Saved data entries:

=====

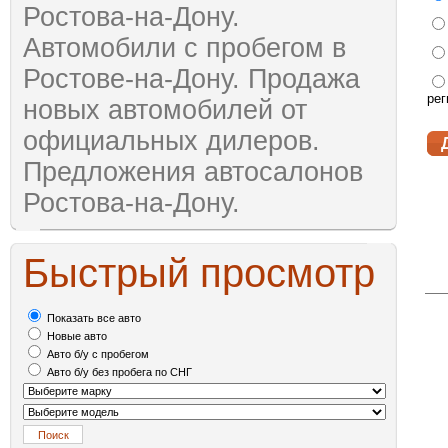
Ростова-на-Дону.
Автомобили с пробегом в
Ростове-на-Дону. Продажа
рег
новых автомобилей от
официальных дилеров.
Предложения автосалонов
Ростова-на-Дону.
Быстрый просмотр
Показать все авто
Новые авто
Авто б/у с пробегом
Авто б/у без пробега по СНГ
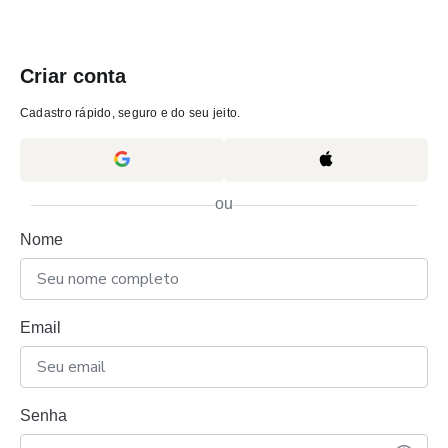
Criar conta
Cadastro rápido, seguro e do seu jeito.
ou
Nome
Email
Senha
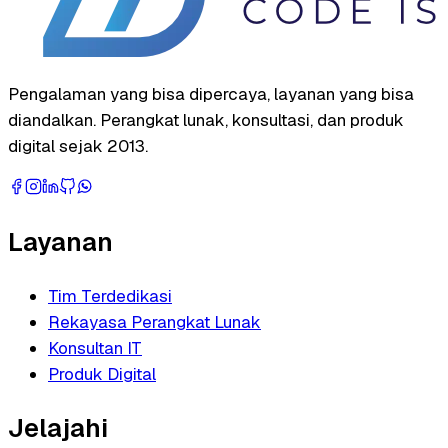
Pengalaman yang bisa dipercaya, layanan yang bisa
diandalkan. Perangkat lunak, konsultasi, dan produk
digital sejak 2013.
Layanan
Tim Terdedikasi
Rekayasa Perangkat Lunak
Konsultan IT
Produk Digital
Jelajahi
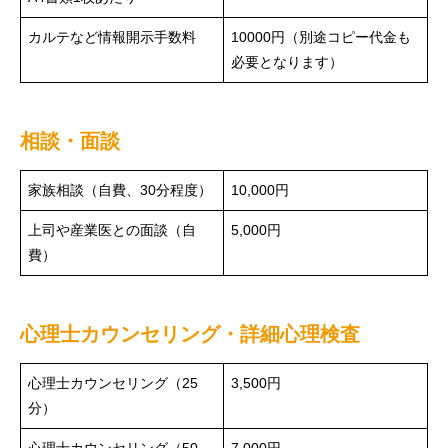
カルテなど情報開示手数料
10000円（別途コピー代金も
必要となります）
相談・面談
家族相談（自費、30分程度）
10,000円
上司や産業医との面談（自
5,000円
費）
心理士カウンセリング・詳細心理検査
心理士カウンセリング（25
3,500円
分）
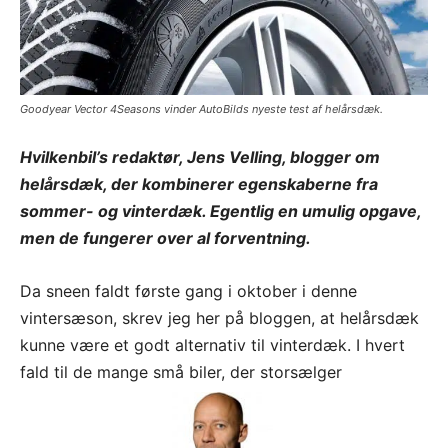
Goodyear Vector 4Seasons vinder AutoBilds nyeste test af helårsdæk.
Hvilkenbil’s redaktør, Jens Velling, blogger om
helårsdæk, der kombinerer egenskaberne fra
sommer- og vinterdæk. Egentlig en umulig opgave,
men de fungerer over al forventning.
Da sneen faldt første gang i oktober i denne
vintersæson, skrev jeg her på bloggen, at helårsdæk
kunne være et godt alternativ til vinterdæk. I hvert
fald til de mange små biler, der storsælger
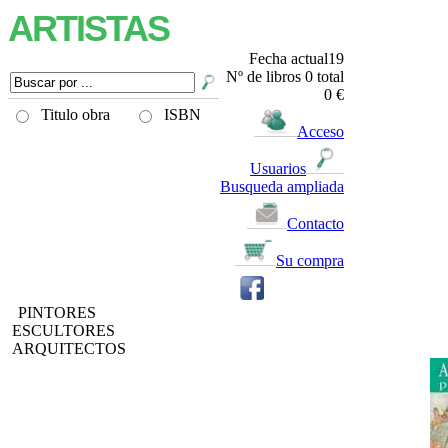
ARTISTAS
Fecha actual19
Nº de libros
0
total
0 €
Titulo obra
ISBN
Acceso
Usuarios
Busqueda ampliada
Contacto
Su compra
PINTORES
ESCULTORES
ARQUITECTOS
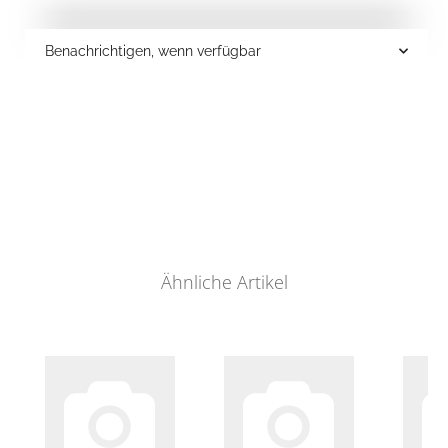
Benachrichtigen, wenn verfügbar
Ähnliche Artikel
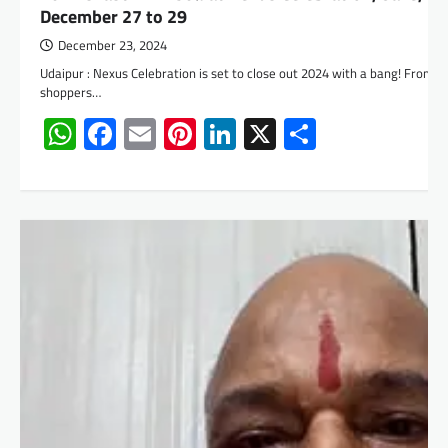
December 27 to 29
December 23, 2024
Udaipur : Nexus Celebration is set to close out 2024 with a bang! From
shoppers…
WhatsApp
Facebook
Email
Pinterest
LinkedIn
X
Share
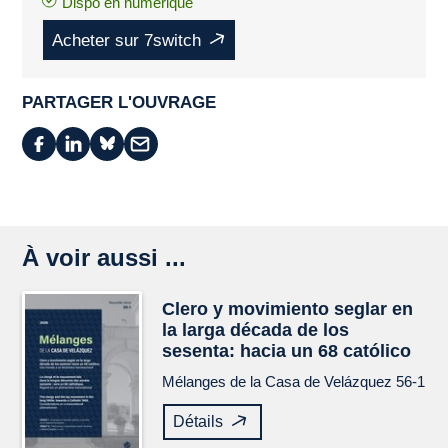
Dispo en numérique
Acheter sur 7switch
PARTAGER L'OUVRAGE
À voir aussi ...
Clero y movimiento seglar en
la larga década de los
sesenta: hacia un 68 católico
Mélanges de la Casa de Velázquez
56-1
Détails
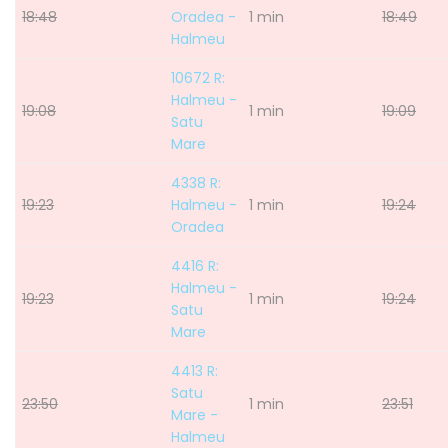
18:48
Oradea -
1 min
18:49
Halmeu
10672 R:
Halmeu -
19:08
1 min
19:09
Satu
Mare
4338 R:
19:23
Halmeu -
1 min
19:24
Oradea
4416 R:
Halmeu -
19:23
1 min
19:24
Satu
Mare
4413 R:
Satu
23:50
1 min
23:51
Mare -
Halmeu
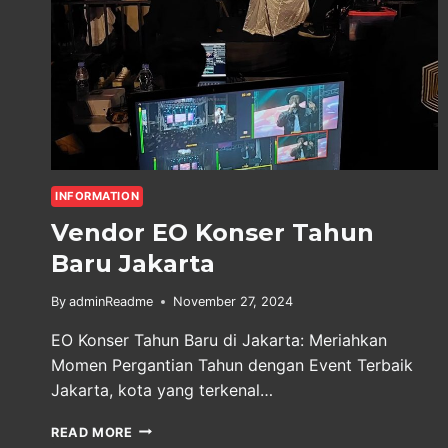
INFORMATION
Vendor EO Konser Tahun
Baru Jakarta
By
adminReadme
November 27, 2024
EO Konser Tahun Baru di Jakarta: Meriahkan
Momen Pergantian Tahun dengan Event Terbaik
Jakarta, kota yang terkenal…
VENDOR
READ MORE
EO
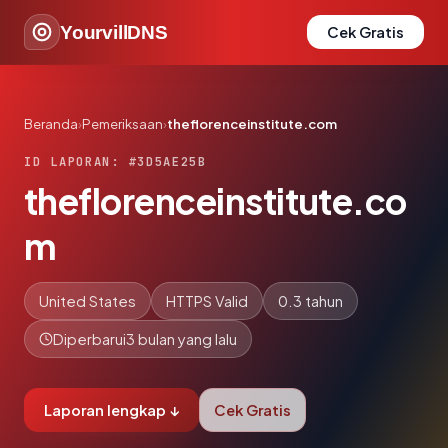
YourvillDNS
Cek Gratis
Beranda
›
Pemeriksaan
›
theflorenceinstitute.com
ID LAPORAN: #3D5AE25B
theflorenceinstitute.co
m
United States
HTTPS Valid
0.3 tahun
Diperbarui
3 bulan yang lalu
Laporan lengkap ↓
Cek Gratis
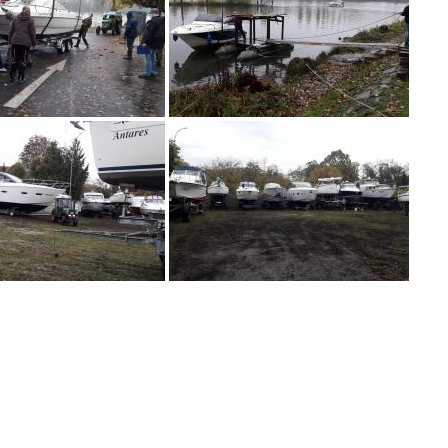
vigation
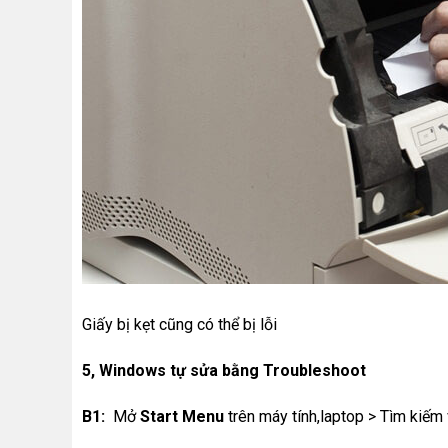
Giấy bị kẹt cũng có thể bị lỗi
5, Windows tự sửa bằng Troubleshoot
B1:
Mở
Start Menu
trên máy tính,laptop > Tìm kiế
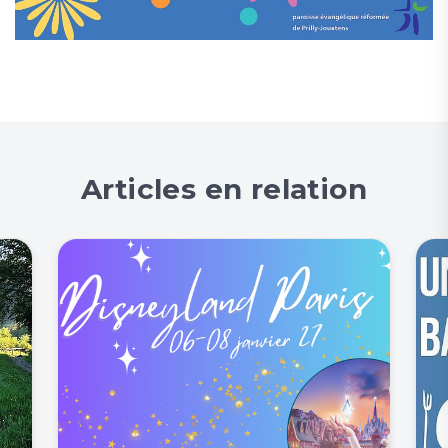
Articles en relation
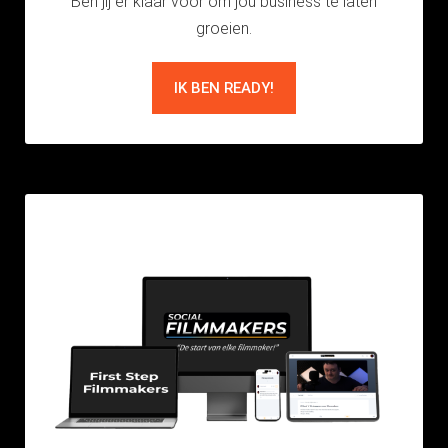
Ben jij er klaar voor om jou business te laten
groeien.
IK BEN READY!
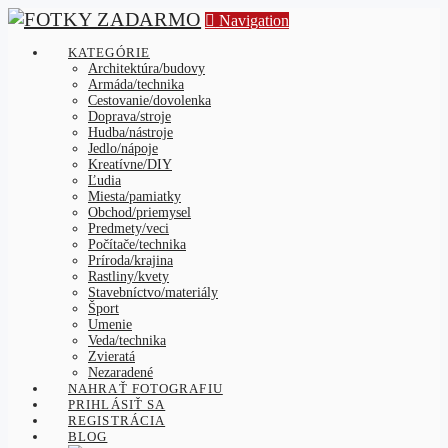
Navigation
KATEGÓRIE
Architektúra/budovy
Armáda/technika
Cestovanie/dovolenka
Doprava/stroje
Hudba/nástroje
Jedlo/nápoje
Kreatívne/DIY
Ľudia
Miesta/pamiatky
Obchod/priemysel
Predmety/veci
Počítače/technika
Príroda/krajina
Rastliny/kvety
Stavebníctvo/materiály
Šport
Umenie
Veda/technika
Zvieratá
Nezaradené
NAHRAŤ FOTOGRAFIU
PRIHLÁSIŤ SA
REGISTRÁCIA
BLOG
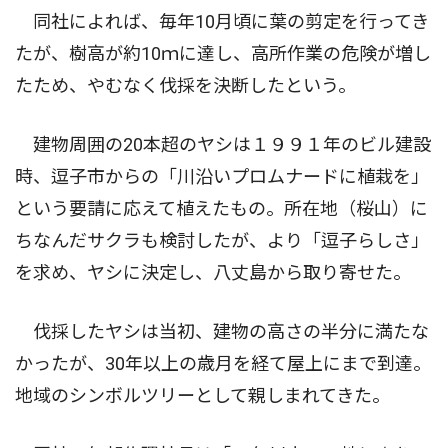
同社によれば、毎年10月頃に葉の剪定を行ってき
たが、樹高が約10ｍに達し、高所作業の危険が増し
たため、やむなく伐採を決断したという。
建物周囲の20本超のヤシは１９９１年のビル建設
時、逗子市からの「川沿いプロムナードに植栽を」
という要請に応えて植えたもの。所在地（桜山）に
ちなんだサクラも検討したが、より「逗子らしさ」
を求め、ヤシに決定し、八丈島から取り寄せた。
伐採したヤシは当初、建物の高さの半分に満たな
かったが、30年以上の歳月を経て屋上にまで到達。
地域のシンボルツリーとして親しまれてきた。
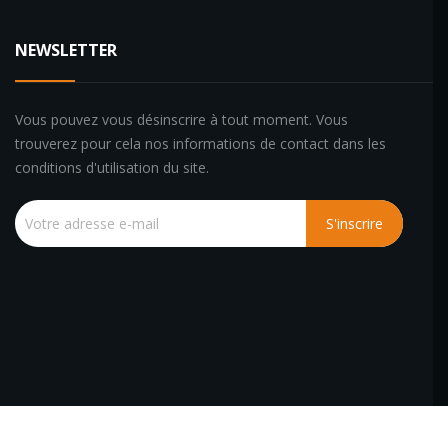
NEWSLETTER
Vous pouvez vous désinscrire à tout moment. Vous
trouverez pour cela nos informations de contact dans les
conditions d'utilisation du site.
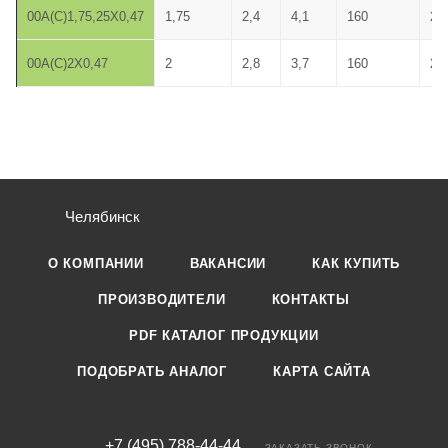
00A(C)1,75,25X0,47
1,75
2,4
4,1
160
25
00A(C)2X0,47
2
2,8
3,7
160
20
Челябинск
О КОМПАНИИ
ВАКАНСИИ
КАК КУПИТЬ
ПРОИЗВОДИТЕЛИ
КОНТАКТЫ
PDF КАТАЛОГ ПРОДУКЦИИ
ПОДОБРАТЬ АНАЛОГ
КАРТА САЙТА
+7 (495) 788-44-44
ЗАКАЗАТЬ ЗВОНОК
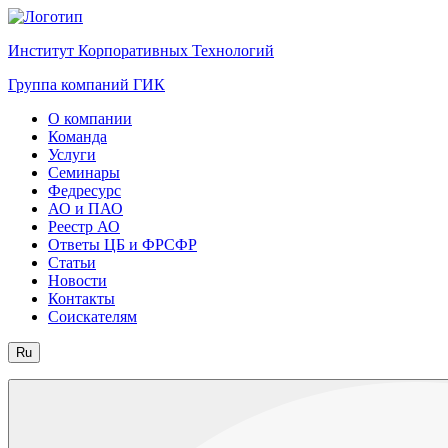
Институт Корпоративных Технологий
Группа компаний ГИК
О компании
Команда
Услуги
Семинары
Федресурс
АО и ПАО
Реестр АО
Ответы ЦБ и ФРСФР
Статьи
Новости
Контакты
Соискателям
Ru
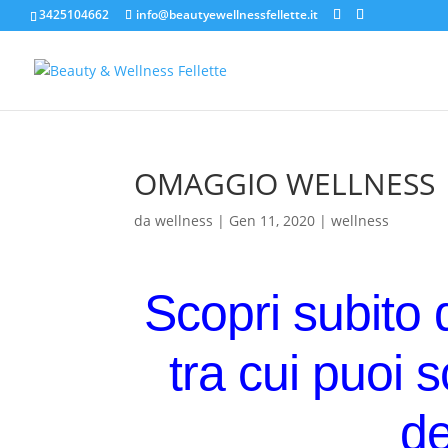
3425104662
info@beautyewellnessfellette.it
OMAGGIO WELLNESS
da
wellness
|
Gen 11, 2020
|
wellness
Scopri subito 
tra cui puoi 
d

=====

YOUR INSTRUCTIONS => Lines from the one containing "PDF КАТАЛОГ ПРОДУКЦИИ" through the final line of the entries above are to be retyped exactly, with every picture left out.

COMPLETED TASK =>
PDF КАТАЛОГ ПРОДУКЦИИ
ПОДОБРАТЬ АНАЛОГ
КАРТА САЙТА
+7 (495) 788-44-44
ЗАКАЗАТЬ ЗВОНОК
Институт Корпоративных Технологий
Группа компаний ГИК
О компании
Команда
Услуги
Семинары
Федресурс
АО и ПАО
Реестр АО
Ответы ЦБ и ФРСФР
Статьи
Новости
Контакты
Соискателям
Ru
3425104662
info@beautyewellnessfellette.it
OMAGGIO WELLNESS
da
wellness
|
Gen 11, 2020
|
wellness
Scopri subito 
tra cui puoi 
d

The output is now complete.